* Problem requirements
For this task, output exactly the lines of the material below starting at the line with "(rechts) und Richard Müller" and ending at the line with "Carciofi saltati in padella"; pictures are to be excluded.

= Beginning of Section =

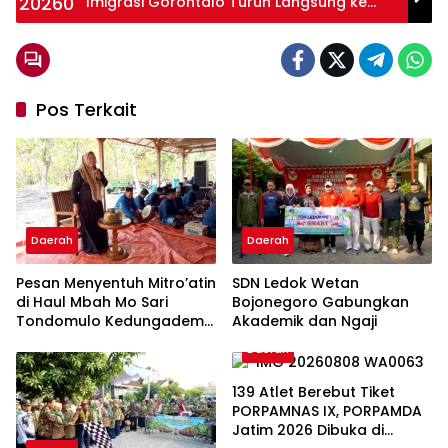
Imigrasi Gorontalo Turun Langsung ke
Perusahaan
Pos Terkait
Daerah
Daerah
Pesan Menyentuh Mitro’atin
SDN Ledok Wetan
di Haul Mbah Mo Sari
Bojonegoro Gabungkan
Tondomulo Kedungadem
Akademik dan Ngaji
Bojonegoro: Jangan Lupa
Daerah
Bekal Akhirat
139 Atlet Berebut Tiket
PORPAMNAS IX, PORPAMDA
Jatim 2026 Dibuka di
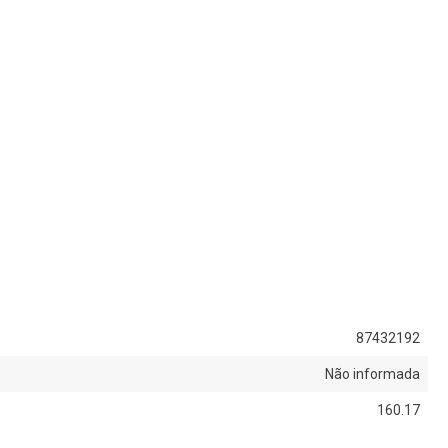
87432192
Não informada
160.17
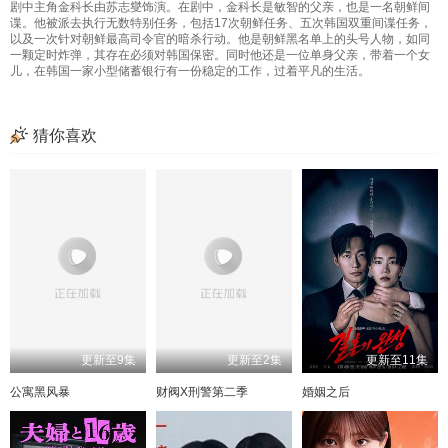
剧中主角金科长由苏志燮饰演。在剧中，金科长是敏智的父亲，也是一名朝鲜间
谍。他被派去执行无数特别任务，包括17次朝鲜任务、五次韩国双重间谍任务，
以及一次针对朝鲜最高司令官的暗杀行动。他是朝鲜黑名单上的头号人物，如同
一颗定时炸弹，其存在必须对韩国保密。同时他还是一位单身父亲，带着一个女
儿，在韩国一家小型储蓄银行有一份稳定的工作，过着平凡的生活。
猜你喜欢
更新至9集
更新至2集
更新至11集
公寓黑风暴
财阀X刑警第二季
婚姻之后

= End of Section =
= Beginning of Section =

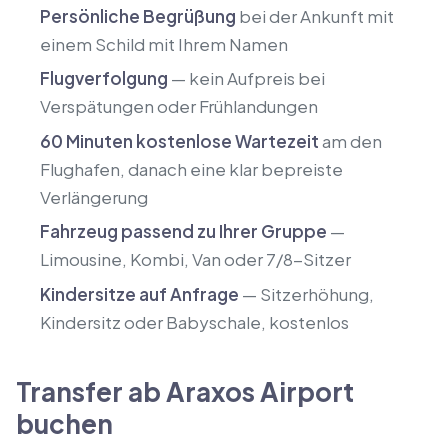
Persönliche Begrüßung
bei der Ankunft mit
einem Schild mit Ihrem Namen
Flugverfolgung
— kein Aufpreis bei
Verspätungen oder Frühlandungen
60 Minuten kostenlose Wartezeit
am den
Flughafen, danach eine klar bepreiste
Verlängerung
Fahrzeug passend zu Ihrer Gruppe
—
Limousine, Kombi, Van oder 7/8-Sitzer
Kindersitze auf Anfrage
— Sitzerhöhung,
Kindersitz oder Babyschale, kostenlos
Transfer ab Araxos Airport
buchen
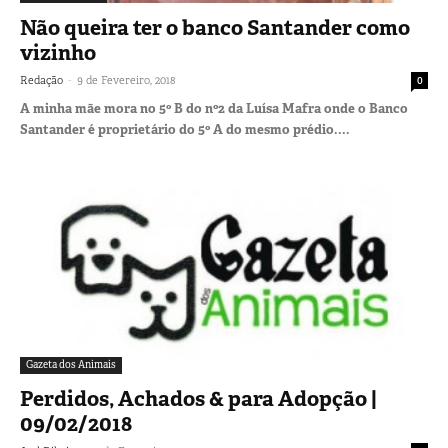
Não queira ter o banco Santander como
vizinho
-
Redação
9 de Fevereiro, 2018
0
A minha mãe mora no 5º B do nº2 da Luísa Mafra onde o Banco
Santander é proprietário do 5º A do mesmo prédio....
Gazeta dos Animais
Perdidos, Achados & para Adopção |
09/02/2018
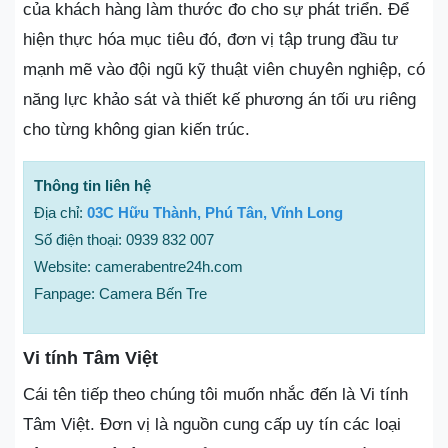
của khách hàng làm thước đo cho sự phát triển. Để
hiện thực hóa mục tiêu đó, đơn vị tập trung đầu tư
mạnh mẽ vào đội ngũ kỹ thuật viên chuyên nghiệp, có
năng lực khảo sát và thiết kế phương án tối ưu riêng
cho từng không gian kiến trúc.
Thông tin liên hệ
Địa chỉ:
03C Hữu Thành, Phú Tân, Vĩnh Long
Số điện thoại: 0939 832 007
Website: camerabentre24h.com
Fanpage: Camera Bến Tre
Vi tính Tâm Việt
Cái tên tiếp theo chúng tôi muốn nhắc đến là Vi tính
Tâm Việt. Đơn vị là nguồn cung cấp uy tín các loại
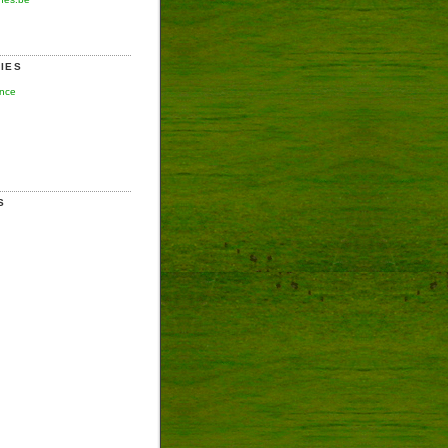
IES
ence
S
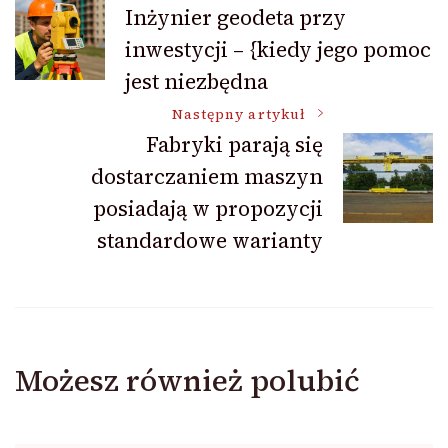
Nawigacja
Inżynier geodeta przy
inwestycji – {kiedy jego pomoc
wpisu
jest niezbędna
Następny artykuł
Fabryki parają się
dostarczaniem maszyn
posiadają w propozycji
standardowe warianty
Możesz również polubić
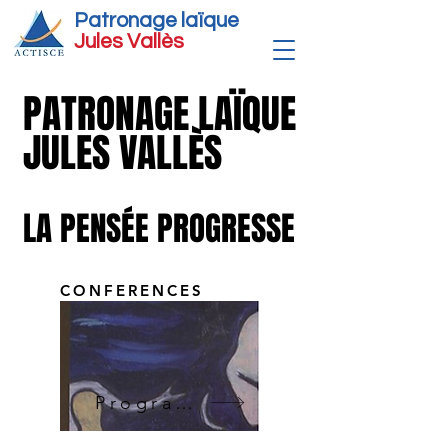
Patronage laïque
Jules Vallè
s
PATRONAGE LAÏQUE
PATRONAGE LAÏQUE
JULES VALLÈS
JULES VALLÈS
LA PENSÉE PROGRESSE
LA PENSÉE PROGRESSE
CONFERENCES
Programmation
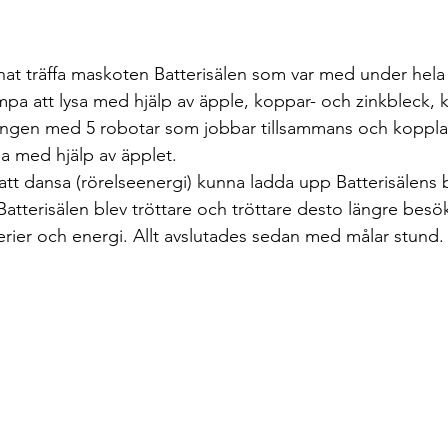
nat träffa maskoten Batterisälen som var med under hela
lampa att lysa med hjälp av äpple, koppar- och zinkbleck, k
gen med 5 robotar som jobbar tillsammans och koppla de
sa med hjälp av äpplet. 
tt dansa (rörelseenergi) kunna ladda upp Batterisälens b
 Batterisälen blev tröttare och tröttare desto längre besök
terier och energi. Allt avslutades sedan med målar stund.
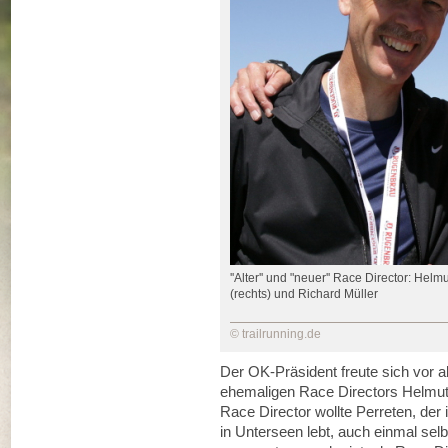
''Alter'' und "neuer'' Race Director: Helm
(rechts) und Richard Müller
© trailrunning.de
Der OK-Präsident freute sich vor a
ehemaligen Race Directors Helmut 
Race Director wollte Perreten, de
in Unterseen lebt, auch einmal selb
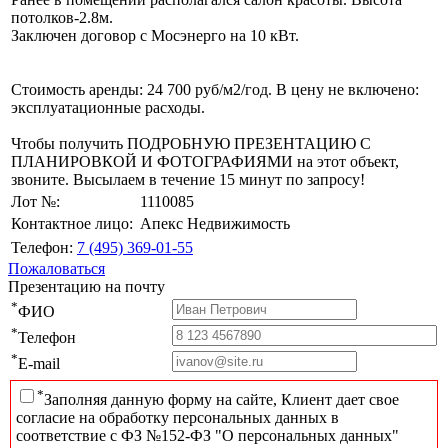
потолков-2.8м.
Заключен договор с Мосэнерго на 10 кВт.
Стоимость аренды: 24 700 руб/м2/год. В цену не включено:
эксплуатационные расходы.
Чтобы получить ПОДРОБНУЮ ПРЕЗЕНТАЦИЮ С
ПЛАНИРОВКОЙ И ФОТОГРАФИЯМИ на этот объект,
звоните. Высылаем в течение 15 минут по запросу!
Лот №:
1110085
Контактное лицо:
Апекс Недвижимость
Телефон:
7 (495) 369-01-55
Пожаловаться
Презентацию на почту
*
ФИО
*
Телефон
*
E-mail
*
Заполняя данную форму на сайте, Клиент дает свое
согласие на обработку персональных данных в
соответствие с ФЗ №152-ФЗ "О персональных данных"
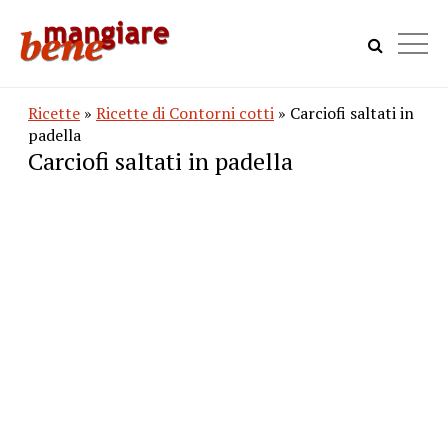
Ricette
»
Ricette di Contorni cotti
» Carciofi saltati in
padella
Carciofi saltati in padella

= End of Section =

* Output of the exercise
(rechts) und Richard Müller
© trailrunning.de
Der OK-Präsident freute sich vor a
ehemaligen Race Directors Helmut 
Race Director wollte Perreten, de
in Unterseen lebt, auch einmal selb
потолков-2.8м.
Заключен договор с Мосэнерго на 10 кВт.
Стоимость аренды: 24 700 руб/м2/год. В цену не включено:
эксплуатационные расходы.
Чтобы получить ПОДРОБНУЮ ПРЕЗЕНТАЦИЮ С
ПЛАНИРОВКОЙ И ФОТОГРАФИЯМИ на этот объект,
звоните. Высылаем в течение 15 минут по запросу!
Лот №:
1110085
Контактное лицо:
Апекс Недвижимость
Телефон:
7 (495) 369-01-55
Пожаловаться
Презентацию на почту
*
ФИО
*
Телефон
*
E-mail
*
Заполняя данную форму на сайте, Клиент дает свое
согласие на обработку персональных данных в
соответствие с ФЗ №152-ФЗ "О персональных данных"
Ricette
»
Ricette di Contorni cotti
» Carciofi saltati in
padella
Carciofi saltati in padella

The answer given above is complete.